**Requirement 1**
Answer these questions using the passage on machine translation approaches:
(a) Which systems does it name as examples of transfer systems?
(b) Which interlingua systems does it call essentially linguistics-oriented?
(c) What was the dominant framework of MT research during the 1980s?

Why then is the transfer approach so often preferred to the interlingua

method? The first reason has already been mentioned: the difficulty of devising

language-independent representations. The second is the complexity of analysis

and generation grammars when the representations are inevitably far removed

from the characteristic features of the source and target texts. By comparison, the

relative complexity of the analysis and generation modules in a transfer system is

much reduced, because the intermediate representations involved are still language dependent abstractions. At the same time, if the

design is optimal, the work of transfer modules can be greatly simplified and the

creation of new ones can be less onerous than might be imagined.

Although the so-called `transfer' systems dominated the scene (e.g. Ariane, Metal, SUSY, and Eurotra), there were also various `interlingua' systems. Some were still essentially linguistics-oriented (DLT and Rosetta), but others adopted knowledge-based approaches, making use of non-linguistic information related to

the domains of texts to be translated.

MTS can be classified according to the approach they are based on. There are following approaches:

Rule-based approach – it is original method used by most MTS. RBMT is a general term that denotes machine translation systems based on linguistic information about source and target languages basically retrieved from (bilingual) dictionaries and grammars covering the main semantic, morphological, and syntactic regularities of each language respectively. During the 1980s the dominant framework of MT research was the approach based essentially on linguistic rules of various kinds: rules for syntactic analysis, lexical rules, rules for lexical transfer, rules for syntactic generation, rules for morphology, etc. Having input sentences (in some source language), an RBMT system generates them to output sentences (in some target language) on the basis of morphological, syntactic, and semantic analysis of both the source and the target languages involved in a concrete translation task. Rule-based machine translation relies on countless built-in linguistic rules and millions of bilingual dictionaries for each language pair. The software uses these complex rule sets and then transfers the grammatical structure of the source language into the target language.

**Requirement 2**
Rewrite the dataset entries below with "top-left" changed to "upper-left", keeping everything else the same. Omit the pictures from your output.

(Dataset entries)
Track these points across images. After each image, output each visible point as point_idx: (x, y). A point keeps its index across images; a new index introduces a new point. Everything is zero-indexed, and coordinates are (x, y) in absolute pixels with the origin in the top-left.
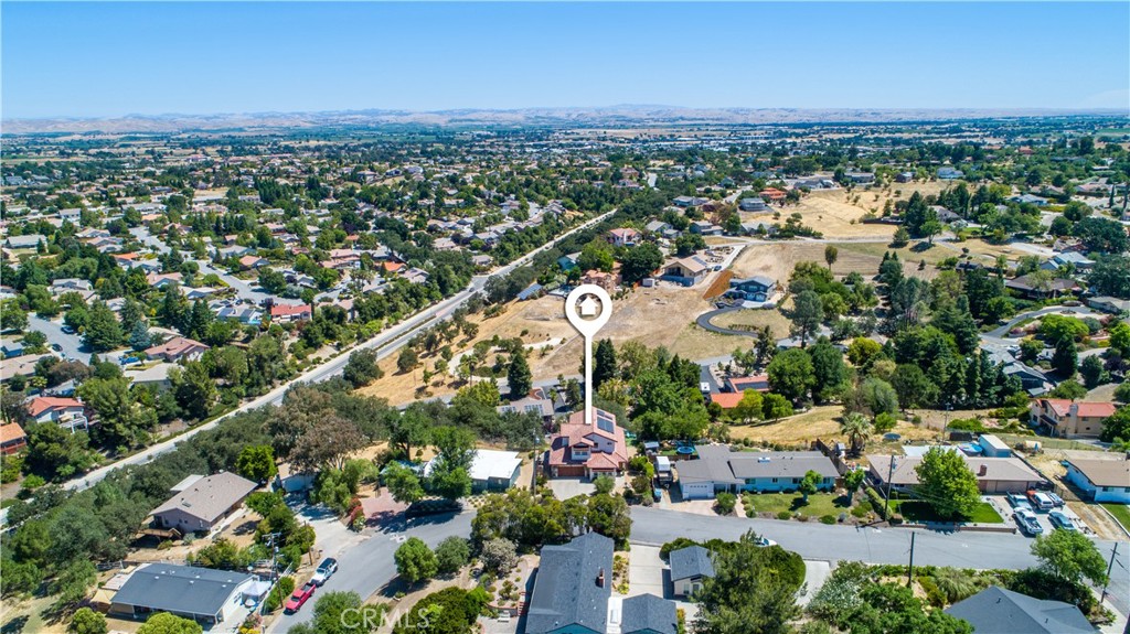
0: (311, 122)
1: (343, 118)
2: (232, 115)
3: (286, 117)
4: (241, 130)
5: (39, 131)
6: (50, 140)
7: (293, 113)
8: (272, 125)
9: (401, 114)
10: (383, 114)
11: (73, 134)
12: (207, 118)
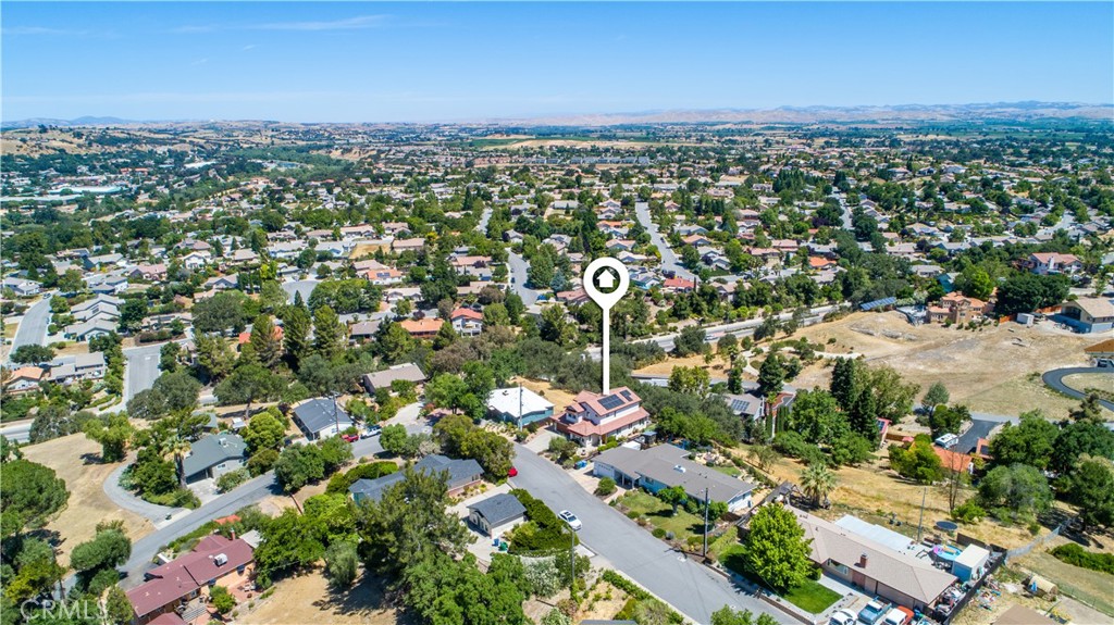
0: (951, 116)
1: (989, 111)
2: (873, 107)
3: (926, 109)
4: (874, 122)
5: (707, 120)
6: (708, 128)
7: (936, 106)
8: (907, 117)
9: (1066, 106)
10: (1042, 107)
11: (728, 123)
12: (847, 111)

**Output 1**
(a) Ariane, Metal, SUSY, and Eurotra.
(b) DLT and Rosetta.
(c) The approach based essentially on linguistic rules of various kinds.

**Output 2**
Track these points across images. After each image, output each visible point as point_idx: (x, y). A point keeps its index across images; a new index introduces a new point. Everything is zero-indexed, and coordinates are (x, y) in absolute pixels with the origin in the upper-left.
0: (311, 122)
1: (343, 118)
2: (232, 115)
3: (286, 117)
4: (241, 130)
5: (39, 131)
6: (50, 140)
7: (293, 113)
8: (272, 125)
9: (401, 114)
10: (383, 114)
11: (73, 134)
12: (207, 118)
0: (951, 116)
1: (989, 111)
2: (873, 107)
3: (926, 109)
4: (874, 122)
5: (707, 120)
6: (708, 128)
7: (936, 106)
8: (907, 117)
9: (1066, 106)
10: (1042, 107)
11: (728, 123)
12: (847, 111)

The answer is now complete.